Abstract

Essential hypertension and non-insulin-dependent diabetes mellitus are both associated with hyperinsulinemia and it has been proposed that this might contribute to increased atherogenesis in these conditions. In hypertension, hyperinsulinemia probably reflects reduced insulin-stimulated glucose uptake, but the reason for this, and the contribution of hyperinsulinemia (or of resistance to insulin) to the development of hypertension and atheroma, remains unclear. As well as glucose uptake, insulin has important effects on other aspects of cell function: for example, the hormone is an important regulator of the expression and function of the major inhibitory guanine nucleotide binding protein G1. In insulin deficiency, G1 levels and function are greatly reduced and are restored by insulin treatment.
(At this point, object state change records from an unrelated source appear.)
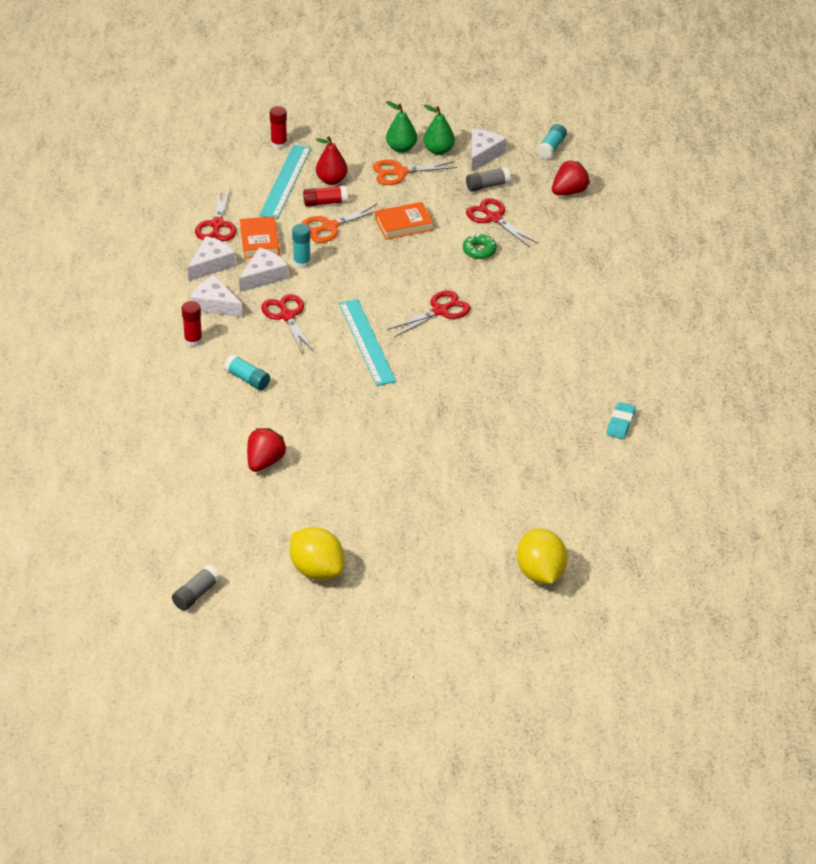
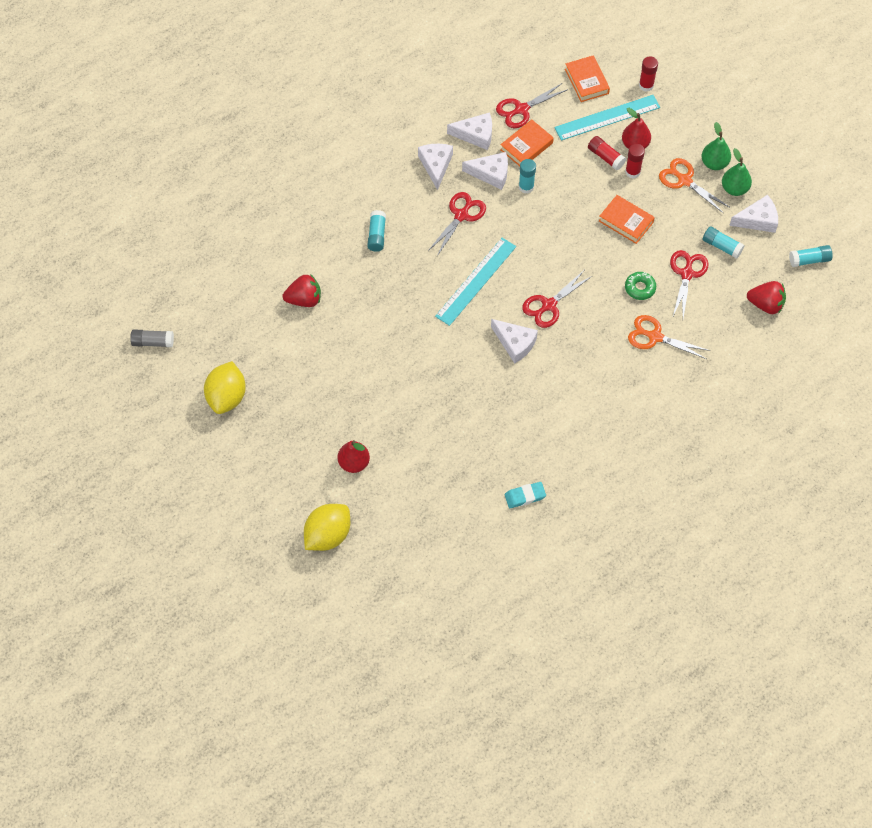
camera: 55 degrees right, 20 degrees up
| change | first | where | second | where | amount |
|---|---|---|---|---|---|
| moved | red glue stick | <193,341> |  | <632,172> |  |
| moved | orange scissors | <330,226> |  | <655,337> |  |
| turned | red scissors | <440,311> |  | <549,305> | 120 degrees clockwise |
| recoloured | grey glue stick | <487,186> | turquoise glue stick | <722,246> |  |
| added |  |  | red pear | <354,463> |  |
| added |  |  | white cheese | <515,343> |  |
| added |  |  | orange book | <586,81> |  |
We have examined whether in human hypertension or in animal models of hypertension there is evidence of abnormal regulation of this protein. Platelet membranes from humans and rat membranes from a range of tissues, including myocardium and vasculalure, were studied. No alteration in G1 levels or function was found in these studies, and there is no evidence that this aspect of insulin action on cell function is abnormal. Insulin is also involved in the regulation of cell growth, and in vascular smooth muscle cells there is evidence that this effect involves action of other growth factors, such as PDGF. If the growth regulatory actions of insulin are also unimpaired despite limitation of insulin-stimulated glucose uplake, chronic hyperinsulinemia could lead to increased vascular smooth muscle cell growth and contribute to development of atheroma.